Will "take no prisoners" Hart said...

It's not that I "give up" on people, wd. It's just that I hold people accountable at a certain point and advocate a system in which the people aren't able to milk. Sometimes the "do-gooders" inadvertently can make things worse for the poor; rent control, the minimum wage, welfare (the way that it's often structured, I'm saying), protectionism, etc.. And there are different approaches to solving social problems, wd. Just because Rusty, I, and Les don't agree with YOUR concept of dogoodism, doesn't necessarily mean that we're anti-poor. That's just you and your blind ideology talking.

Jerry Critter said...

Are you serious Will? Rent control, minimum wage, and welfare makes it "worse for the poor"? Where do you think they would be without these things? I think they'd be cold, wet, hungry, and on the street.

w-dervish said...

No kidding Jerry. Given what Will just said, if I didn't know him (as much as someone can "know" someone by reading their writings on a blog) I'd guess he actually wanted to do harm to the poor. Not "do good", but "do evil".

He most likely means well, but how he'd handle the situation would be quite devastating to those in need. They'd be cold, wet, hungry, on the street and dead. What I'm saying is that if we followed Will's prescription for our social ills people would die.

w-dervish said...

Bradley Manning is a hero. That our government is torturing him before there is even a trial... it's a travesty. Shame on Obama for allowing this.

Rusty Shackelford said...

Kudos WD for your stance on Manning....you've confirmed once again that you are indeed a manly man and a true patriot.
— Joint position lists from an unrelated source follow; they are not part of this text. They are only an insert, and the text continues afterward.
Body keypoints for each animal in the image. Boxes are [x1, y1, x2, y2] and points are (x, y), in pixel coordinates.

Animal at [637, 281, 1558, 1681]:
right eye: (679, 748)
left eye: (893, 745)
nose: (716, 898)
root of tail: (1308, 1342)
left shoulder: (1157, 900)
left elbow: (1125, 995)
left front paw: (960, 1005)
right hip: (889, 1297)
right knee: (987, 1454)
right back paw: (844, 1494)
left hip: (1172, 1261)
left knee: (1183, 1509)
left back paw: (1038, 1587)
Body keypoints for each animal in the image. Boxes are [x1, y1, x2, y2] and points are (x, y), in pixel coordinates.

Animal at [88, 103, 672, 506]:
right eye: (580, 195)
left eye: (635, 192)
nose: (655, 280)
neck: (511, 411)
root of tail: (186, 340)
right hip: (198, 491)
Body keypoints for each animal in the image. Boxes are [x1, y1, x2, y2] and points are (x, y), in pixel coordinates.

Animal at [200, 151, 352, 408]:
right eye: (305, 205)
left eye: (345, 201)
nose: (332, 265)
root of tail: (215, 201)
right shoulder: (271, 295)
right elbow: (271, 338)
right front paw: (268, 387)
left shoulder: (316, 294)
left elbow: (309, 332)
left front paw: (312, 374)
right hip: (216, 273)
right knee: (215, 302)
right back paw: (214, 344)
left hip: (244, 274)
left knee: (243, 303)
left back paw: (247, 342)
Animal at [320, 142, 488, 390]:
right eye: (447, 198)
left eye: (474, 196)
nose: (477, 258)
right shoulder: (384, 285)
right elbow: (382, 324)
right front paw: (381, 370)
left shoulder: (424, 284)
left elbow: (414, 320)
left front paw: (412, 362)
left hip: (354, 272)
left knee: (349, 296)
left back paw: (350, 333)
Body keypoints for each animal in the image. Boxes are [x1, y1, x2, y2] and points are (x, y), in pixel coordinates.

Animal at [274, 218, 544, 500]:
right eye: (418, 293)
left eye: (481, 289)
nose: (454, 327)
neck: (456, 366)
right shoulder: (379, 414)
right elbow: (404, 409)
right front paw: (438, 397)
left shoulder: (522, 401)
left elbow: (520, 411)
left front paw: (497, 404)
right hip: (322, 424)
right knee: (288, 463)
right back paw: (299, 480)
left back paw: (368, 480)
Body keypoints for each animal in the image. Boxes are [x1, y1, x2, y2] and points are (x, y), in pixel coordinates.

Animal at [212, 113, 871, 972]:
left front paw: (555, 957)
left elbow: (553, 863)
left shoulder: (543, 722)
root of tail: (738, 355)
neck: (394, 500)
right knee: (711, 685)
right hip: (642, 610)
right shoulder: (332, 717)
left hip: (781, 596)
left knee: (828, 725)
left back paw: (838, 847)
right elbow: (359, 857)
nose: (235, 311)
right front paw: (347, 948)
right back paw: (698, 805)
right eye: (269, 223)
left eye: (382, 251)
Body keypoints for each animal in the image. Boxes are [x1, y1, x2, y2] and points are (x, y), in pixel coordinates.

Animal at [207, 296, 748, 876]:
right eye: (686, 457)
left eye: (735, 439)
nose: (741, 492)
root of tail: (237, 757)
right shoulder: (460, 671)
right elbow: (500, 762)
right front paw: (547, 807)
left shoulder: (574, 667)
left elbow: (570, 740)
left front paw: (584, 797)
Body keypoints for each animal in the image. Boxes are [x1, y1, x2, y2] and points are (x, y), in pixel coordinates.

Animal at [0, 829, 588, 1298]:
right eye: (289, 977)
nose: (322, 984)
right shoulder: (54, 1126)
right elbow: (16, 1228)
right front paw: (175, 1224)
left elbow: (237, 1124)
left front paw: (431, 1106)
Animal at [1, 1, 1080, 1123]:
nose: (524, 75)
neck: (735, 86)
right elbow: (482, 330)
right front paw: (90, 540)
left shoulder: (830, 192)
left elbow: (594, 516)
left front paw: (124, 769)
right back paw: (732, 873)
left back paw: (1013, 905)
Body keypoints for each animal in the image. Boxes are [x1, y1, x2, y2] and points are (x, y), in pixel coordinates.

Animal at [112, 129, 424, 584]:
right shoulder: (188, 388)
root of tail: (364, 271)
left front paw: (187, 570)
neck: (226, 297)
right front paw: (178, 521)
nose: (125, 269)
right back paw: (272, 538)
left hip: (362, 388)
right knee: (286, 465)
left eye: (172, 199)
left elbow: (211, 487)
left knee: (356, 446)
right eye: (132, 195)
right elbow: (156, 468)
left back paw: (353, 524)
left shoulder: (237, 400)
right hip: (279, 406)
Will "take no prisoners" Hart said...

a) Rent control has led to a shortage of housing in a great many areas. b) The minimum wage has frozen a lot of unskilled inner-city kids out of employment. c) Welfare (which I'm not in favor of doing away with, btw) has fostered dependency and possibly contributed to the destruction of the black family. d) Protectionism is a highly regressive form of taxation and often leads to trade wars and ill-feelings between countries. e) Luxury taxes often lead to jobs being lost and industries being hampered. f) Expensive licensing (such as the Medallion cabs in New York City) makes it exceeding difficult for working class people to start up their own businesses.......Just a few examples of government compassion backfiring.

Will "take no prisoners" Hart said...

I've worked in human services 30 years, wd. How many years have you worked in human services? You just might want to get your head out of your ass and your body out of the house once in a while and see exactly what works and what doesn't.

w-dervish said...

Will: How many years have you worked in human services?

Why are you asking? Don't you already know? I thought you knew everything about me/have access to my educational and employment records.

Jerry Critter said...

Certainly a), b), c), and d) are debatable a on the extent of their harm versus their benefit. I think you added d), e), and f) to pad your argument. I only mentioned the first three.

Will "take no prisoners" Hart said...

Honestly, Jerry, ALL of these things are double-edged swords and on that I think that we maybe have common ground.......P.S. Do a search on Medallion Cabs and New York City. The way that the government has set things up a guy like you or me or wd or even Rusty (I think that he's the most affluent of the 4 of us and because of that the drinks will be on him some day) could NEVER be able to afford our own cab business. And this is often the problem with regulations (and why I propose a regulation czar) - they tend at times to protect the established businesses and hurt the upstarts.